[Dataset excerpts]
▼▼▼

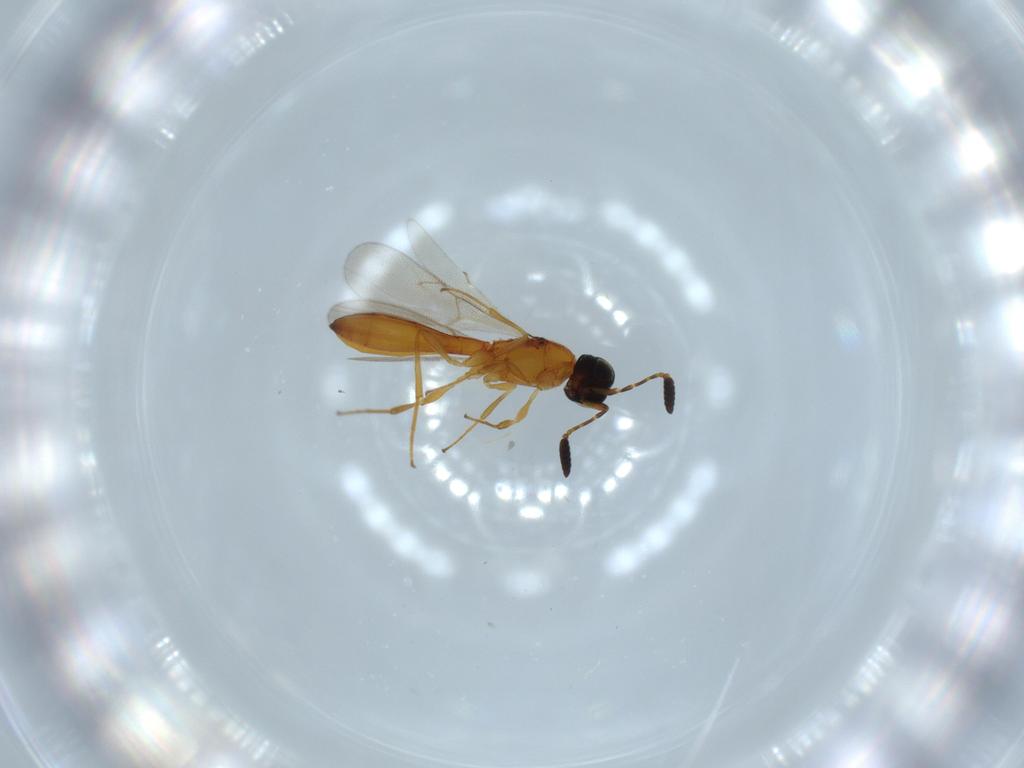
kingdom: Animalia
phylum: Arthropoda
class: Insecta
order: Hymenoptera
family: Scelionidae
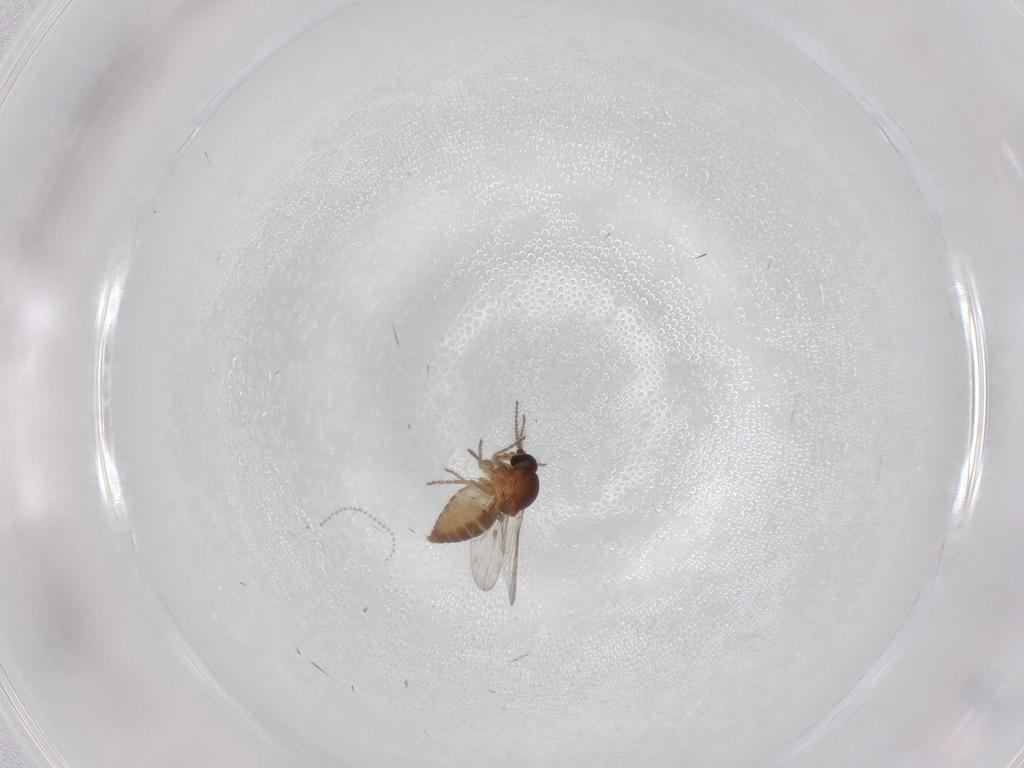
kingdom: Animalia
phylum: Arthropoda
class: Insecta
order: Diptera
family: Ceratopogonidae
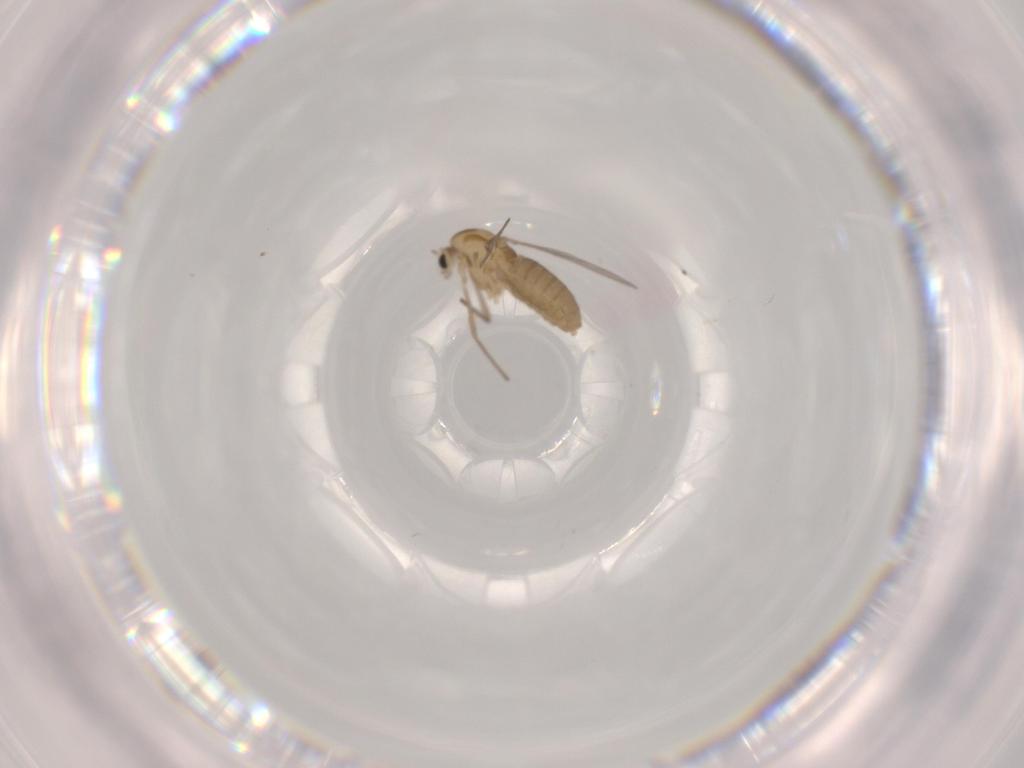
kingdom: Animalia
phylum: Arthropoda
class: Insecta
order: Diptera
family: Chironomidae
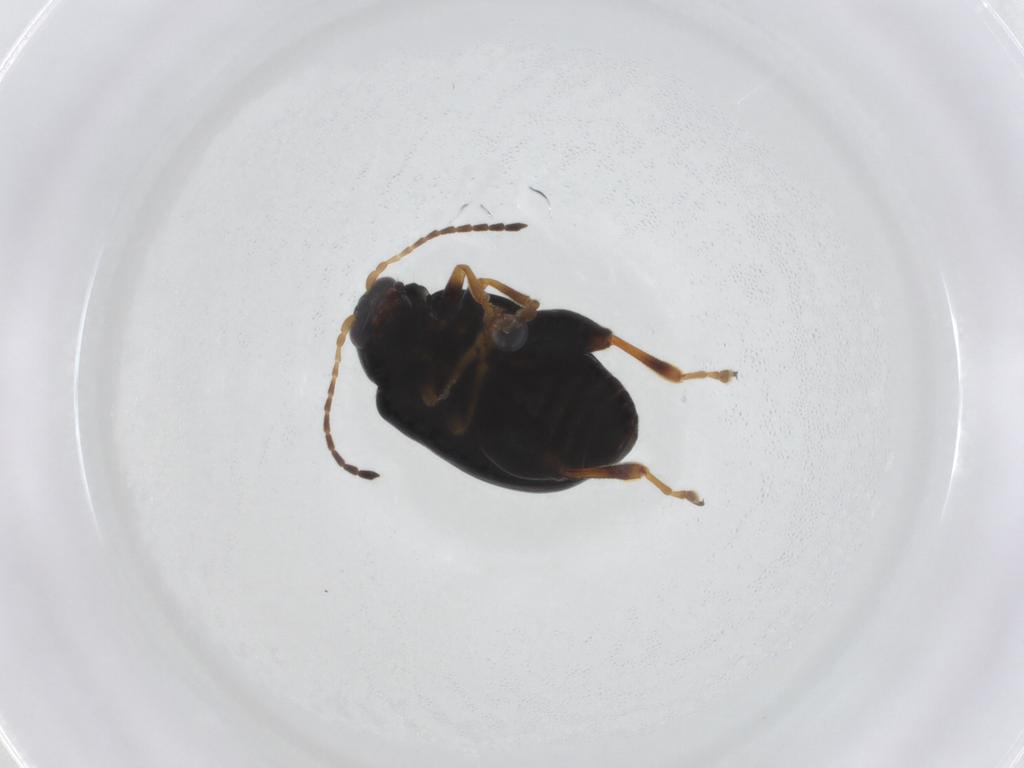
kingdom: Animalia
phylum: Arthropoda
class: Insecta
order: Coleoptera
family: Chrysomelidae
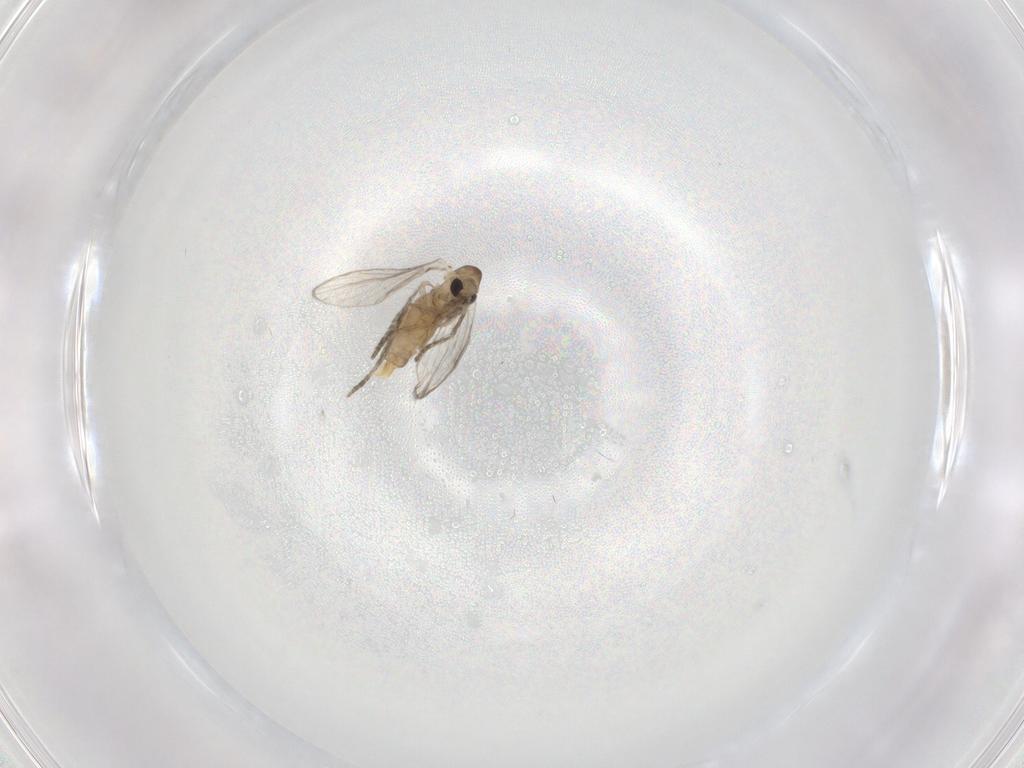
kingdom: Animalia
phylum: Arthropoda
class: Insecta
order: Diptera
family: Psychodidae
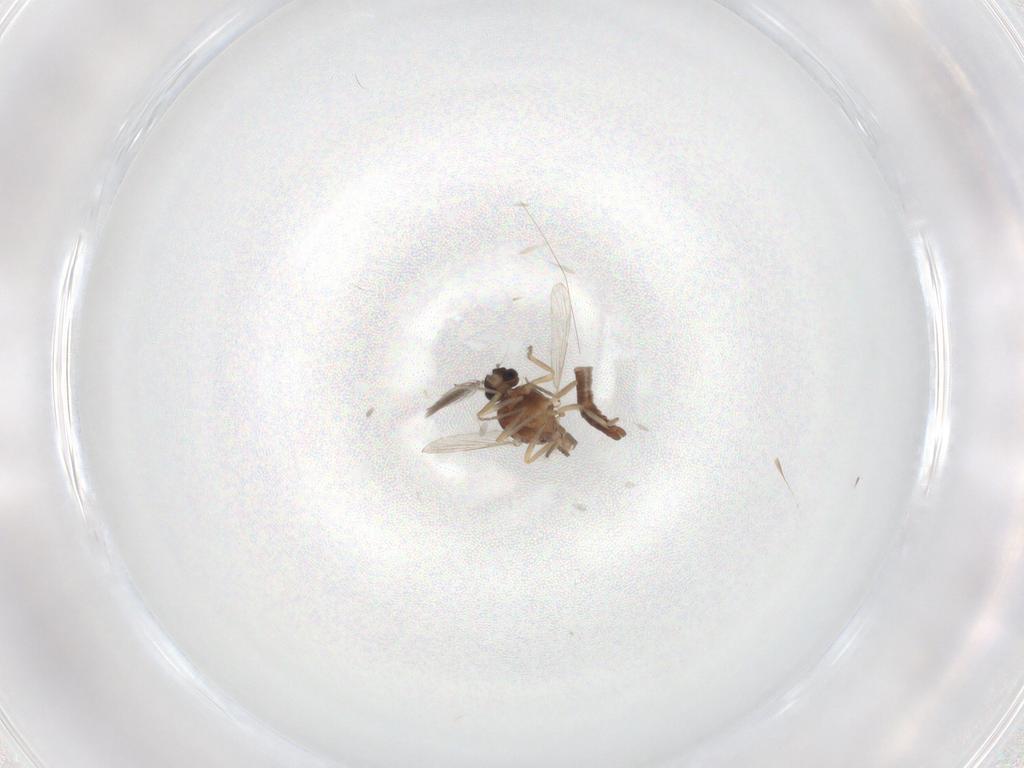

▲▲▲

Short exercise => Substitute "division" for every "phylum" in the lines of all the items above, changing nothing else. Leave the pictures out of your answer.

Response to this task =>
kingdom: Animalia
division: Arthropoda
class: Insecta
order: Hymenoptera
family: Scelionidae
kingdom: Animalia
division: Arthropoda
class: Insecta
order: Diptera
family: Ceratopogonidae
kingdom: Animalia
division: Arthropoda
class: Insecta
order: Diptera
family: Chironomidae
kingdom: Animalia
division: Arthropoda
class: Insecta
order: Coleoptera
family: Chrysomelidae
kingdom: Animalia
division: Arthropoda
class: Insecta
order: Diptera
family: Psychodidae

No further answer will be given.